Toronto playwright Michael Hollingsworth's The History of the Village of Small Huts is a 21-play cycle on Canadian history from contact to Brian Mulroney. Each play has a cast of 25-30 and is composed of a series of short, tableau-like scenes that sometimes number in the hundreds, cumulatively animating a stretch of time that might span just a few years or several decades. In the process, we are introduced to the key political elites during the period, as well as various social others, Hollingsworth's exposing of the machinations within Canadian corridors of power always juxtaposed against a counter-history from below.
In the case of The Cold War, on through March 1st at SFU Woodward's Fei and Milton Wong Theatre in a Contemporary Arts mainstage theatre production directed by DD Kugler, this dialectic of history from above and history from below can be found in the alternating through-lines of the rise and fall of Conservative Prime Minister John Diefenbaker (a wonderful Kiki Al Rahmani, who captures the Chief's trademark voice perfectly) and the journey from domestic bliss to nightmare of housewife Mary Muffet (an affecting June Fukumura). Sold on the postwar dream of the suburban nuclear family, Mary's happiness begins to slide in inverse proportion to the number of household consumer items her neanderthal husband (just back from the war and now working on the Avro Arrow) buys her. Eventually she is committed to the psychiatric care of Dr. Ewan Cameron (a gleefully over-the-top Carmine Santavenere, with a spot-on Scottish accent), who infamously led CIA-funded experiments with LSD and sleep deprivation on scores of unsuspecting patients at McGill.

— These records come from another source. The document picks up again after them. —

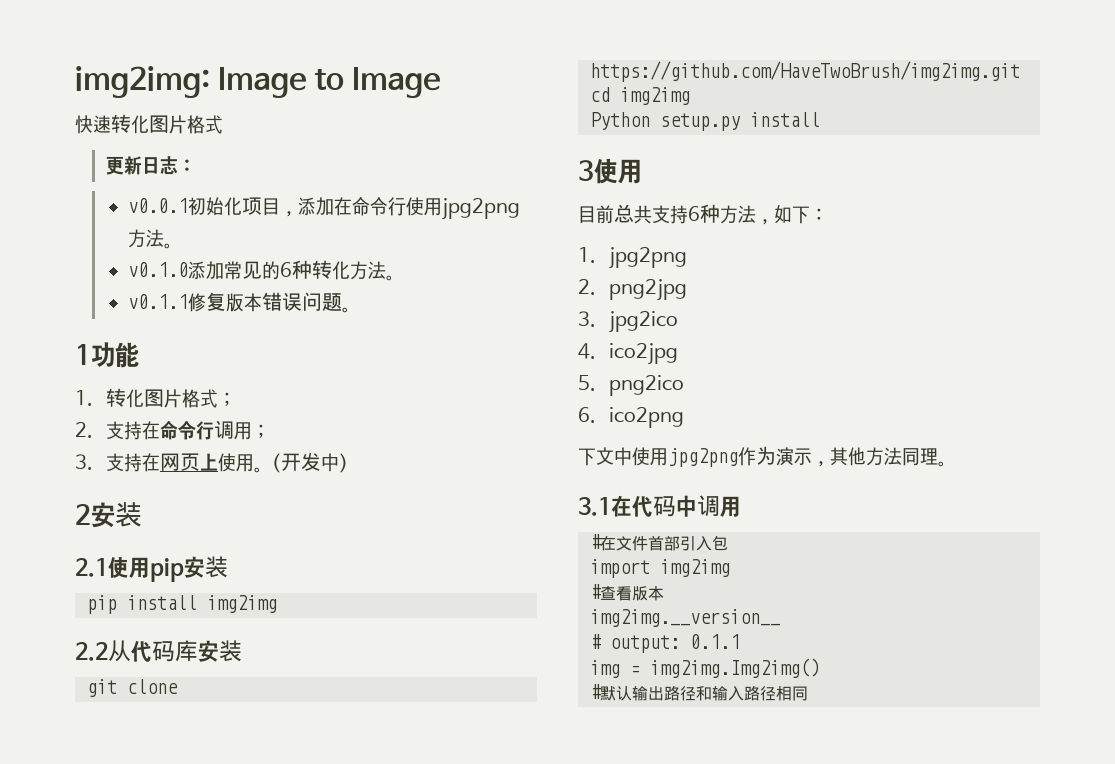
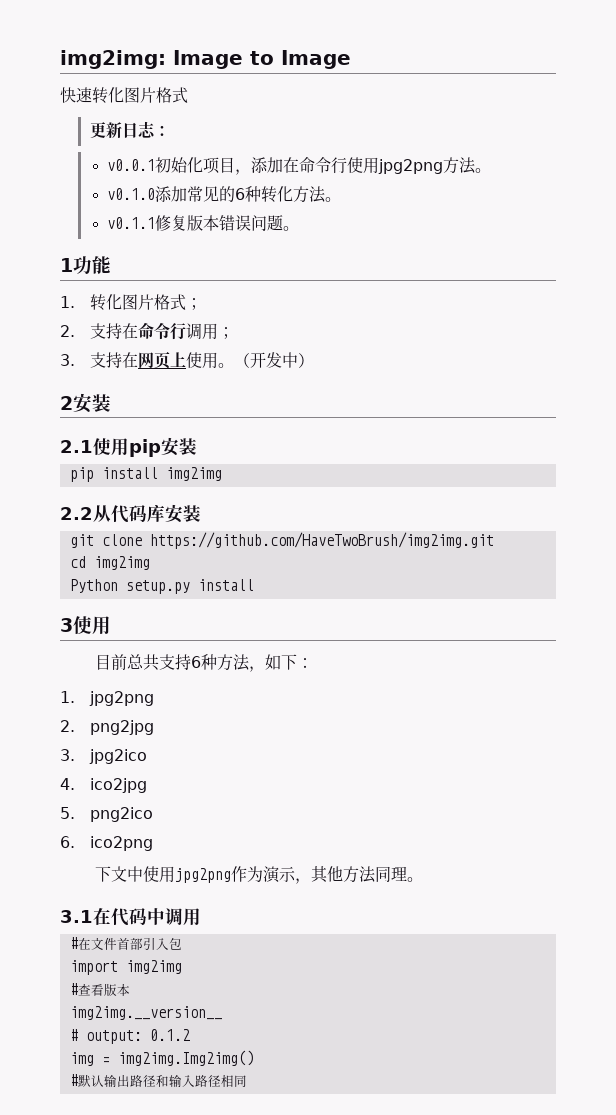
[690,634,740,649] 0.1.1 -> [149,1029,190,1041] 0.1.2

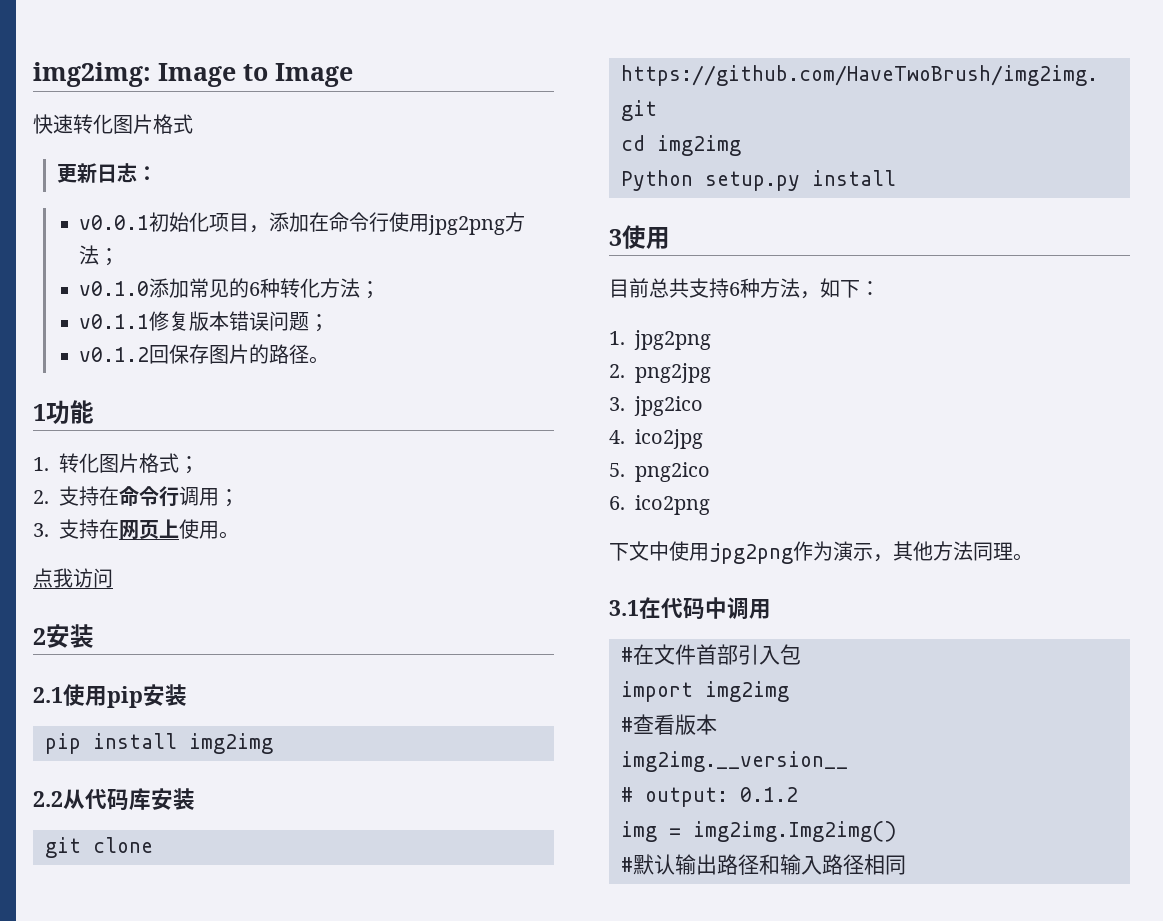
[475,168,492,173] 。 -> [98,248,119,266] ；
[325,197,342,202] 。 -> [359,281,380,299] ；
(284, 223) none -> [308,314,329,332] [78,344,309,364] ； // v0.1.2回保存图片的路径
[233,352,314,368] （开发中） -> [33,568,113,588] // 点我访问

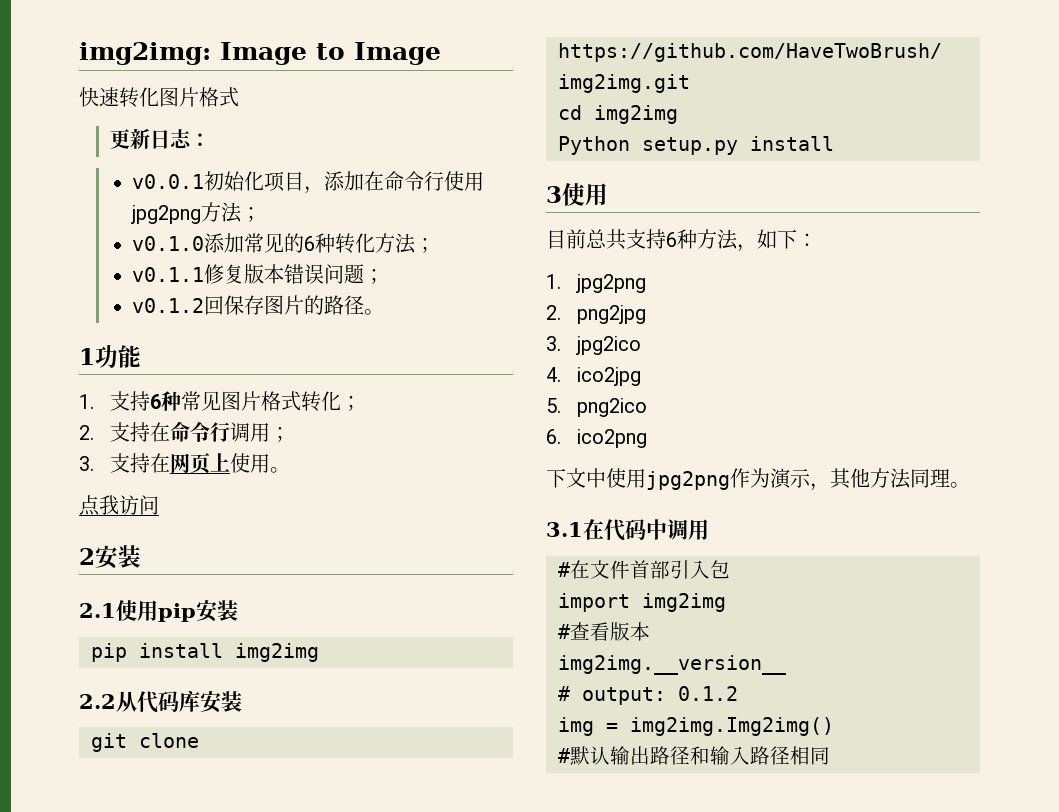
[59,453,179,473] 转化图片格式 -> [109,391,341,412] 支持6种常见图片格式转化

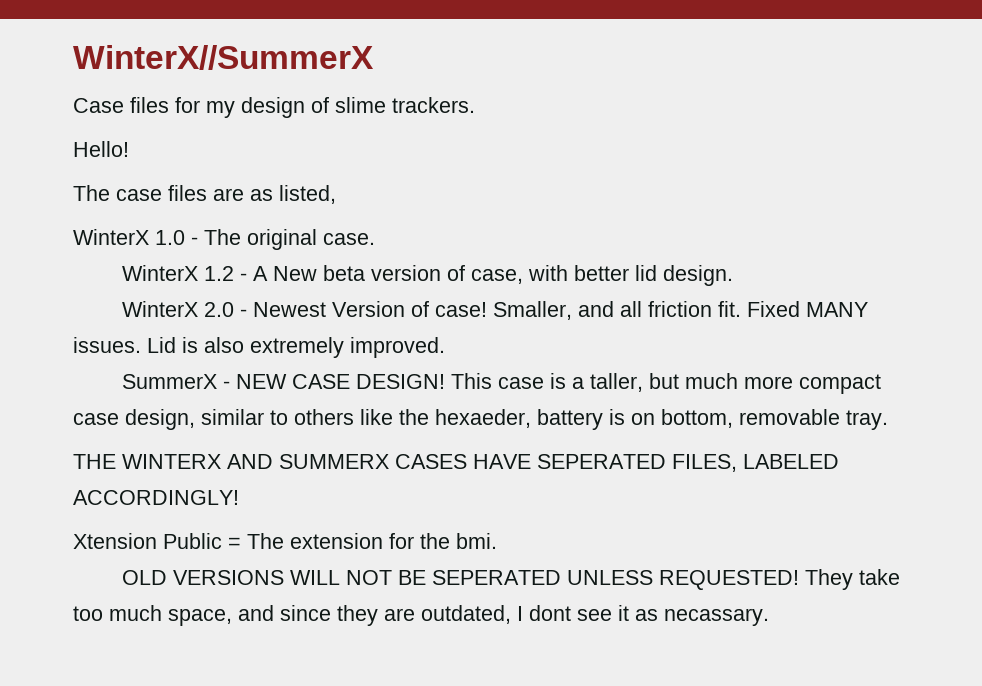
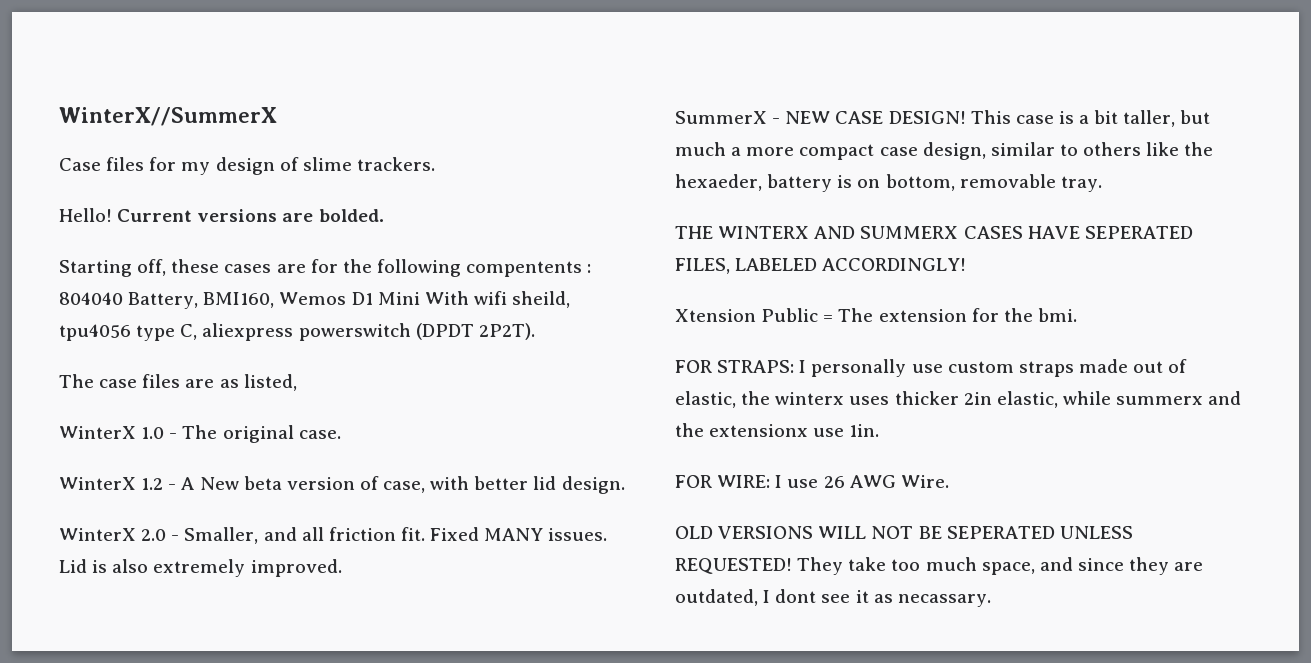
(129, 149) none -> [117,209,384,222] [59,259,592,277] [59,291,571,309] [59,323,535,341] Current versions are bolded. // Starting off, these cases are for the following compentents : 804040 Battery, BMI160, Wemos D1 Mini With wifi sheild, tpu4056 type C, aliexpress powerswitch (DPDT 2P2T).
[252,301,487,317] Newest Version of case! -> (180, 538) none
(584, 383) none -> [1094,110,1119,124] bit
(738, 381) none -> [731,147,742,156] a
(497, 541) none -> [675,359,1188,377] [675,391,1242,408] [675,423,880,437] [675,475,949,488] // FOR STRAPS: I personally use custom straps made out of elastic, the winterx uses thicker 2in elastic, while summerx and the extensionx use 1in. // FOR WIRE: I use 26 AWG Wire.

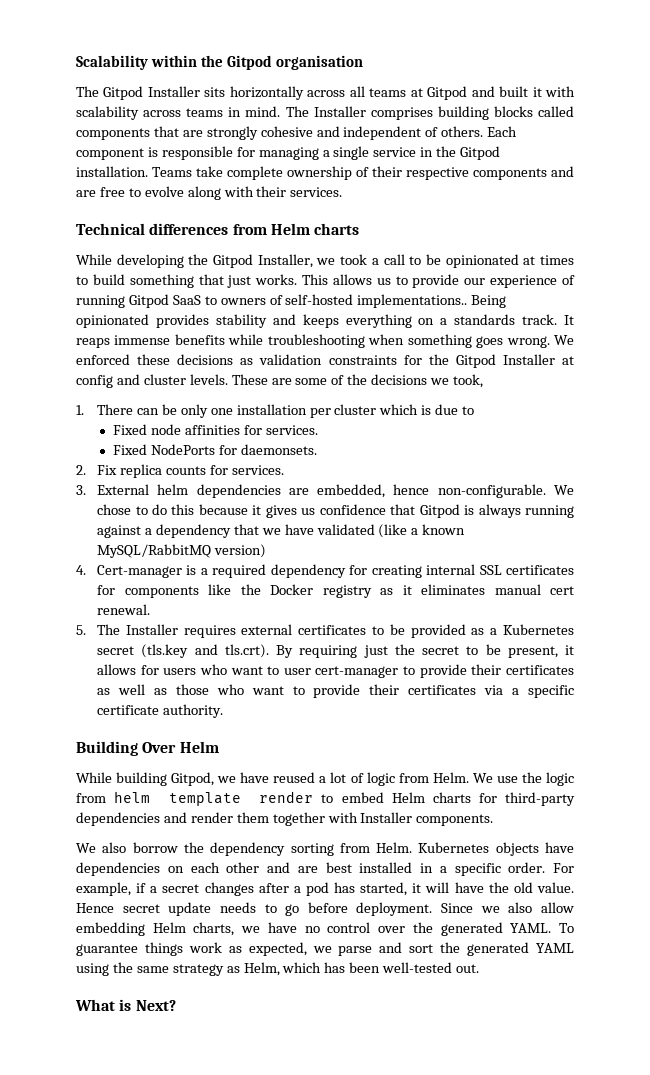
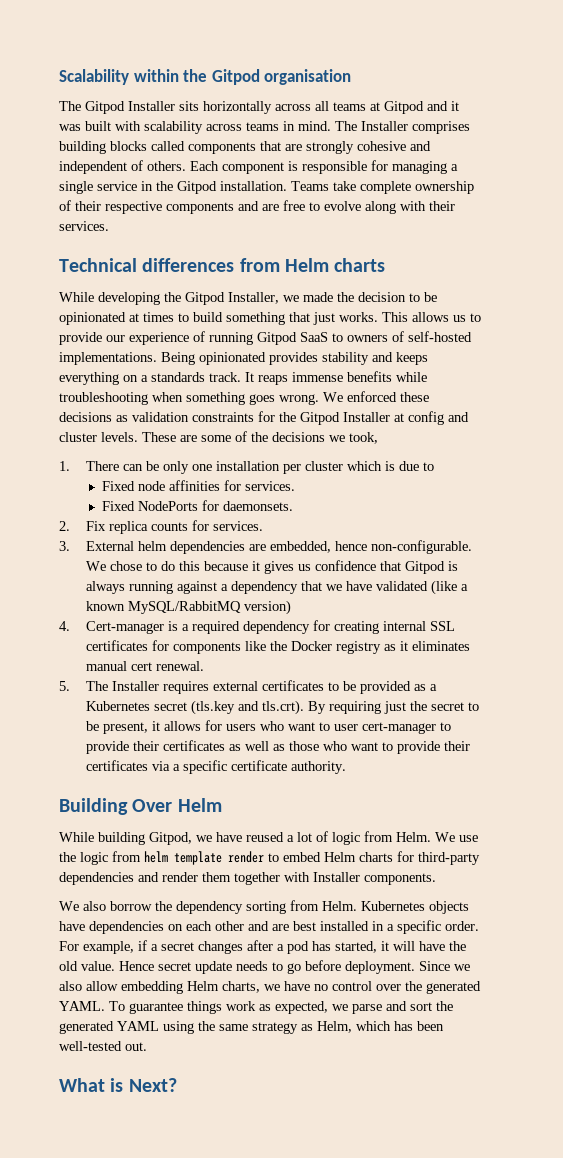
[499,86,542,97] built it -> [451,101,459,111] [59,121,111,131] it was built
[340,254,405,265] took a call -> [303,292,406,302] made the decision
[357,294,468,308] implementations.. -> [59,352,157,365] implementations.

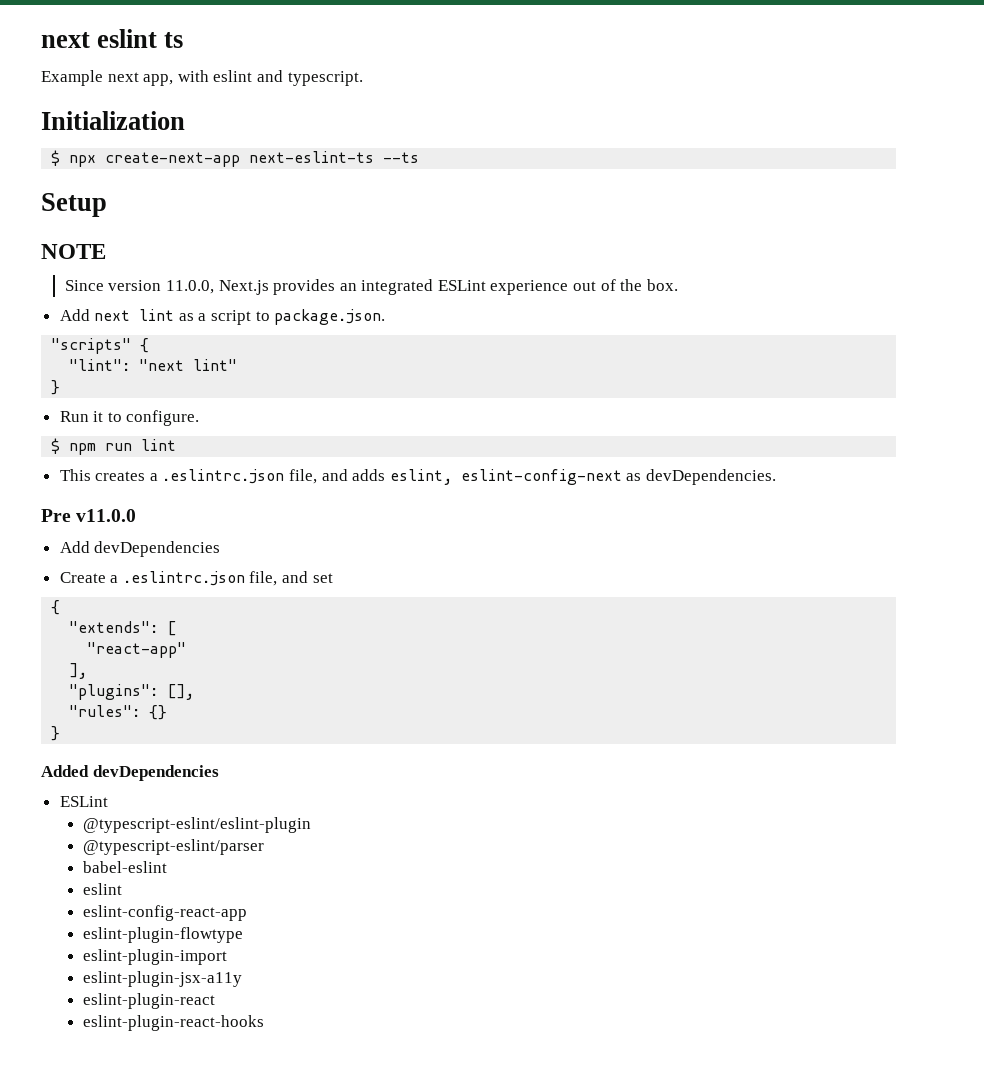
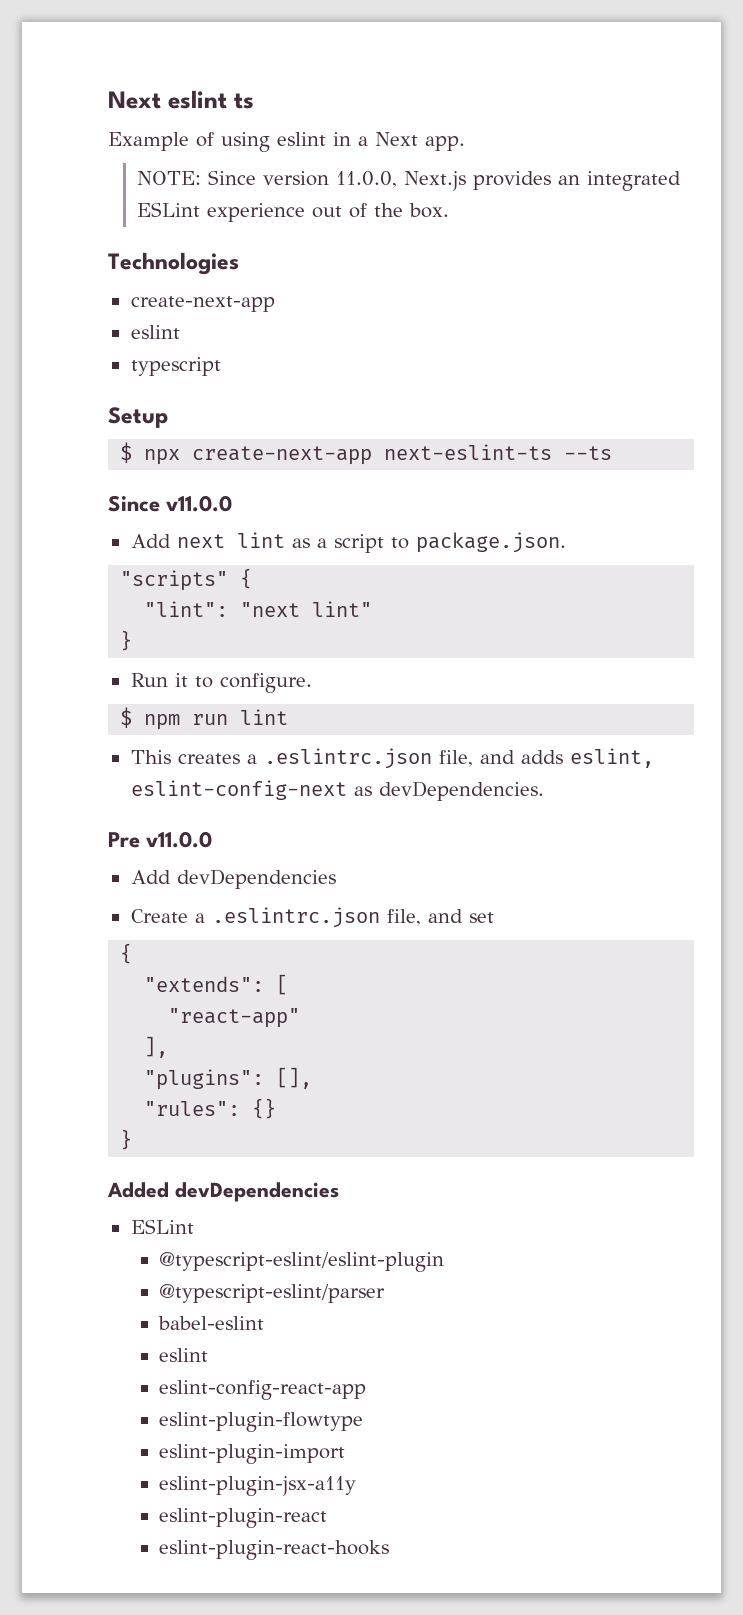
[41,32,90,48] next -> [108,91,161,109] Next
[107,70,363,86] [41,111,185,130] [51,150,420,167] [41,193,107,217] [41,244,106,259] next app, with eslint and typescript. // Initialization // $ npx create-next-app next-eslint-ts --ts // Setup // NOTE // -> [196,132,465,152] [136,171,201,185] of using eslint in a Next app. // NOTE:
(678, 285) none -> [108,252,239,275] [130,296,275,312] [130,325,180,339] [130,357,221,376] [108,407,168,428] [120,442,613,465] [108,495,233,512] // Technologies // create-next-app // eslint // typescript // Setup // $ npx create-next-app next-eslint-ts --ts // Since v11.0.0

Add to all of this a rogue's gallery of spies (including Igor Gouzenko and Gerta Munsinger), RCMP surveillance operatives, beatniks, and four self-aggrandizing, power mad, or just plain mad Prime Ministers (Mackenzie King, Louis St. Laurent, Diefenbaker, and Lester B. Pearson), and you have the makings of a story that is all the more operatic because it's true. Not that Hollingsworth doesn't have his own ideological take on the proceedings--his portraits of Diefenbaker (the arch defender of Canadian sovereignty) and Pearson (portrayed as a politically grasping dupe of American interests) might strike many as surprisingly revisionist. But that's partly the point--to paint with broad political strokes in order to incite interest in and debate on a history most Canadians ignore.
The stylistic strokes are equally broad. As per the name of Hollingsworth and Co-Artistic Director Deanne Taylor's company, VideoCabaret, the plays in the Small Huts series are meant to be presented on a framed black-box stage that resembles a TV set. A succession of tight spots illuminate the characters within any given scene in a montage-like sequence, with the acting largely presentational and pantomimic. That is, dialogue is spoken out to the audience and the wonderful student actors--in white face paint and sporting a succession of false mustaches and wigs--contort their faces into exaggerated masks and plant or shimmy their bodies in commedia-like poses that immediately telegraph their roles to the audience. It's the perfect form for Hollingsworth's caustic wit and satiric commentary and this production captures it all with exuberant panache.